> YOUR OBJECTIVE: Required from the data below: the exact lines starting at the line containing "described below. …" and ending at the line containing "apers were printed", with both ends kept and all pictures dropped.

- Opening Delimiter -

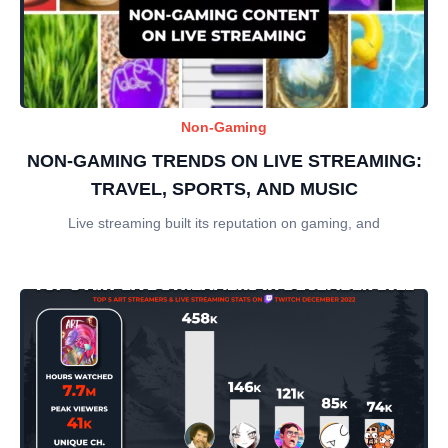
Non-Gaming
NON-GAMING TRENDS ON LIVE STREAMING:
TRAVEL, SPORTS, AND MUSIC
Live streaming built its reputation on gaming, and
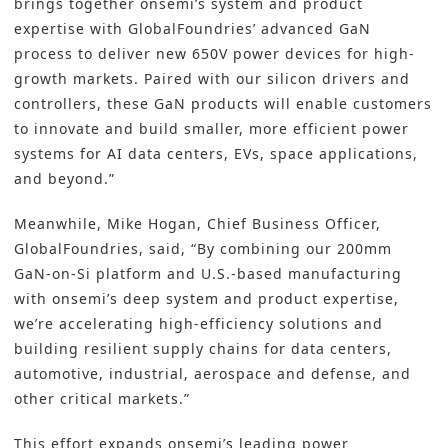
brings together onsemi’s system and product
expertise with GlobalFoundries’ advanced GaN
process to deliver new 650V power devices for high-
growth markets. Paired with our silicon drivers and
controllers, these GaN products will enable customers
to innovate and build smaller, more efficient power
systems for AI data centers, EVs, space applications,
and beyond.”
Meanwhile, Mike Hogan, Chief Business Officer,
GlobalFoundries, said, “By combining our 200mm
GaN-on-Si platform and U.S.-based manufacturing
with onsemi’s deep system and product expertise,
we’re accelerating high-efficiency solutions and
building resilient supply chains for data centers,
automotive, industrial, aerospace and defense, and
other critical markets.”
This effort expands onsemi’s leading power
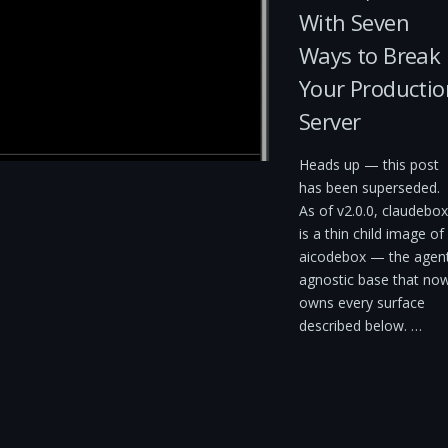
With Seven
Ways to Break
Your Productio
Server
Heads up — this post
has been superseded.
As of v2.0.0, claudebox
is a thin child image of
aicodebox — the agen
agnostic base that no
owns every surface
described below. …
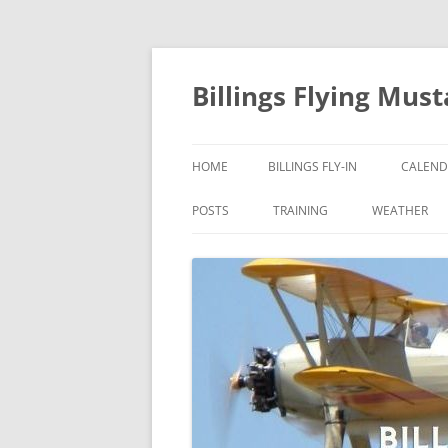
Skip
to
content
Billings Flying Mus
HOME
BILLINGS FLY-IN
CALEND
POSTS
TRAINING
WEATHER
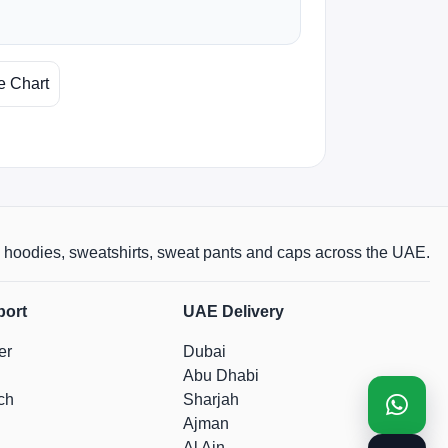
e Chart
rts, hoodies, sweatshirts, sweat pants and caps across the UAE.
port
UAE Delivery
er
Dubai
Abu Dhabi
ch
Sharjah
Ajman
Al Ain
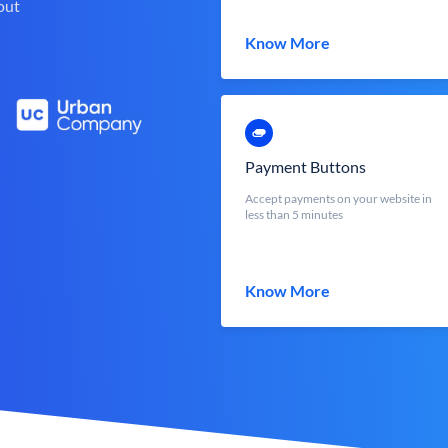
out
Know More
Payment Buttons
Accept payments on your website in
less than 5 minutes
Know More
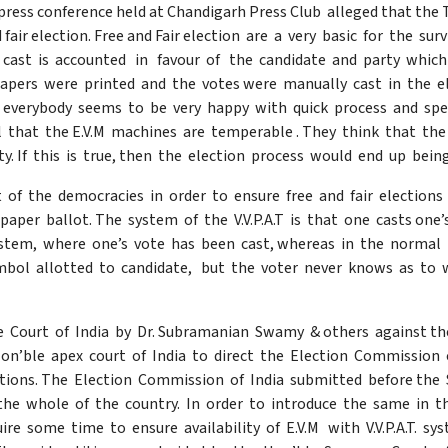
press conference held at Chandigarh Press Club alleged that the
and fair election. Free and Fair election are a very basic for the su
s cast is accounted in favour of the candidate and party which
apers were printed and the votes were manually cast in the e
 everybody seems to be very happy with quick process and spee
el that the E.V.M machines are temperable . They think that 
arty. If this is true, then the election process would end up be
 of the democracies in order to ensure free and fair elections 
paper ballot. The system of the V.V.P.A.T is that one casts one’
tem, where one’s vote has been cast, whereas in the normal E
ymbol allotted to candidate, but the voter never knows as to
e Court of India by Dr. Subramanian Swamy & others against th
n’ble apex court of India to direct the Election Commission of 
ections. The Election Commission of India submitted before the
he whole of the country. In order to introduce the same in t
ire some time to ensure availability of E.V.M with V.V.P.A.T. s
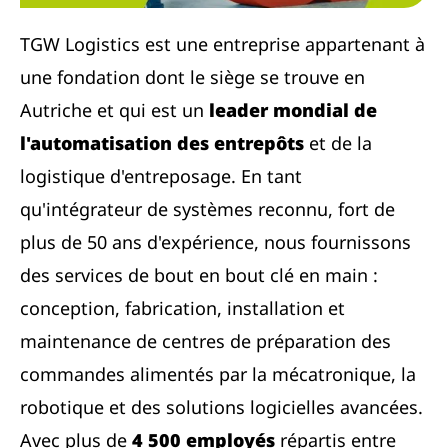
TGW Logistics est une entreprise appartenant à
une fondation dont le siège se trouve en
Autriche et qui est un
leader mondial de
l'automatisation des entrepôts
et de la
logistique d'entreposage. En tant
qu'intégrateur de systèmes reconnu, fort de
plus de 50 ans d'expérience, nous fournissons
des services de bout en bout clé en main :
conception, fabrication, installation et
maintenance de centres de préparation des
commandes alimentés par la mécatronique, la
robotique et des solutions logicielles avancées.
Avec plus de
4 500 employés
répartis entre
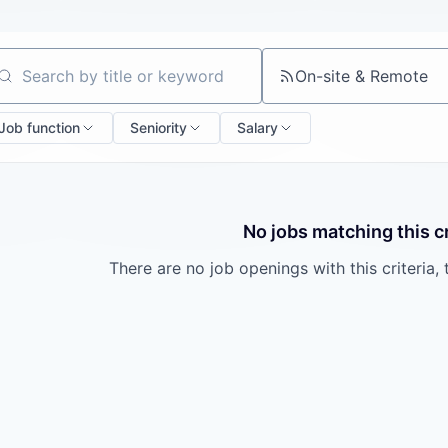
On-site & Remote
arch by title or keyword
Job function
Seniority
Salary
No jobs matching this cr
There are no job openings with this criteria, 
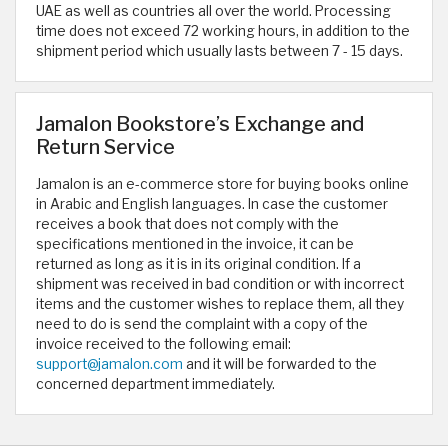
UAE as well as countries all over the world. Processing
time does not exceed 72 working hours, in addition to the
shipment period which usually lasts between 7 - 15 days.
Jamalon Bookstore’s Exchange and
Return Service
Jamalon is an e-commerce store for buying books online
in Arabic and English languages. In case the customer
receives a book that does not comply with the
specifications mentioned in the invoice, it can be
returned as long as it is in its original condition. If a
shipment was received in bad condition or with incorrect
items and the customer wishes to replace them, all they
need to do is send the complaint with a copy of the
invoice received to the following email:
support@jamalon.com
and it will be forwarded to the
concerned department immediately.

- Closing Delimiter -

> RESULT OF THIS EXERCISE:
described below. …
Skip
to
content
Billings Flying Mus
HOME
BILLINGS FLY-IN
CALEND
POSTS
TRAINING
WEATHER
e Chart
rts, hoodies, sweatshirts, sweat pants and caps across the UAE.
port
UAE Delivery
er
Dubai
Abu Dhabi
ch
Sharjah
Ajman
Al Ain
out
Know More
Payment Buttons
Accept payments on your website in
less than 5 minutes
Know More
press conference held at Chandigarh Press Club alleged that the
and fair election. Free and Fair election are a very basic for the su
s cast is accounted in favour of the candidate and party which
apers were printed and the votes were manually cast in the e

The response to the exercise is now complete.